We used 6-, 8-, and 9-year-old S. sempervirens as experiment materials. The sampling times were spring (15 Apr.), summer (15 July), autumn (15 Oct.), and winter (15 Jan.). In case of rain, the sampling time was adjusted by 3 d, so the weather was observed in advance. During sampling, three samples were taken from each plant, and the sampling sites were mainly the upper terminal bud (the terminal bud of the second-layer branch from the top to the bottom of the crown), the middle terminal bud (the terminal bud of the middle-layer branch of the crown), and lower terminal bud (the terminal bud of the bottom-layer branch of the crown). Samples were taken from four directions and each material was equivalent.

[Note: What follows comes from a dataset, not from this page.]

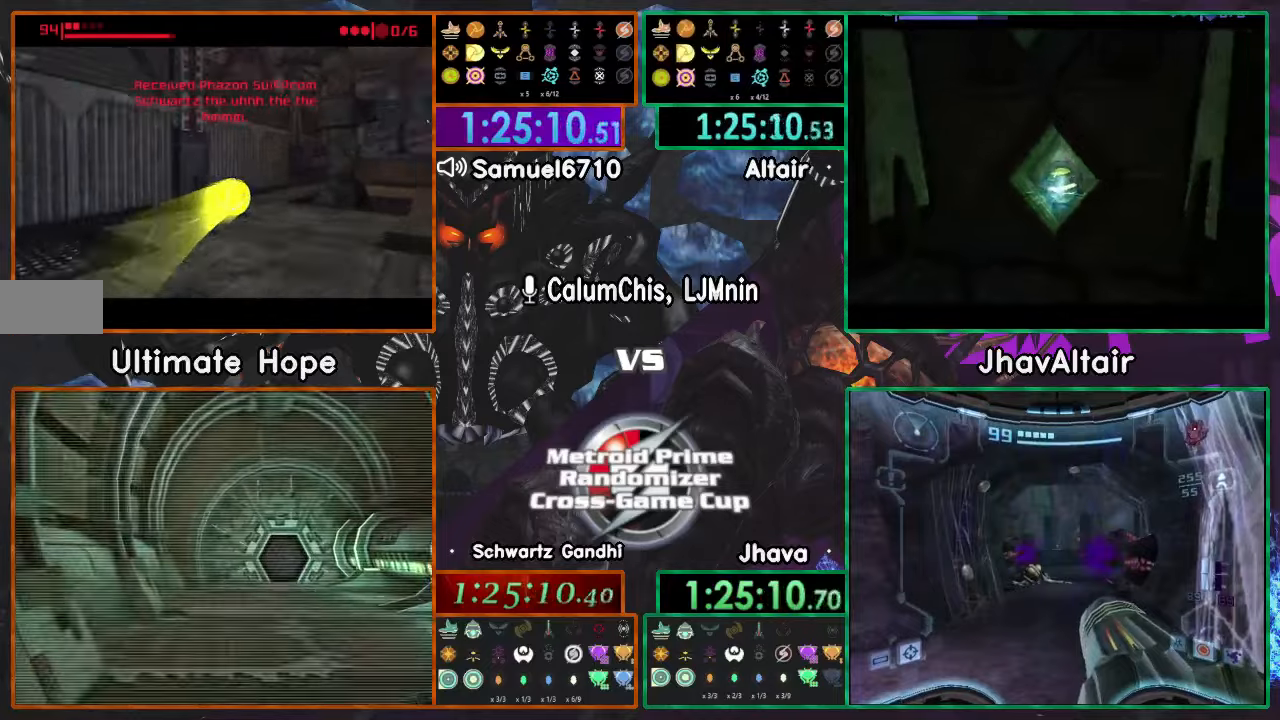
Gameplay with a controller (Nintendo layout); each line is a JSON object with the inputs held at the frame after it. "events" lists button and stick changes between this image and that frame as [ms after this image, input, new state], when the widget could be followed in between. Not read: B L3 R3 START Y Z.
{"buttons": [], "left_stick": "right", "right_stick": "center", "events": [[100, "left_stick", "right"]]}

Determination of endogenous hormone content.
Measurement of the endogenous hormones IAA, GA, ZR, and ABA of S. sempervirens terminal buds was performed using ELISA (Wu et al., 1993). The ELISA kit was purchased from China Agricultural University. It measured optical density at 490 nm and drew a calibration curve, then calculated the IAA, GA, ZR, and ABA levels. Each sample assay was repeated three times and, after excluding abnormal data, the data were averaged for analysis (Zhou et al., 2014). Calculation was performed using the regression method to establish a logit curve.
Data processing.
SPSS 19.0 analysis software (SPSS Inc., Chicago, IL) was used to analyze the measurement data. Differences between different treatments were analyzed using one-way analysis of variance with Tukey’s test at a significance level of P < 0.05. Origin 8.0 software (OriginLab Corp., Northampton, MA) was used to produce a plot.
Results
Changes in IAA content in different terminal positions in S. sempervirens.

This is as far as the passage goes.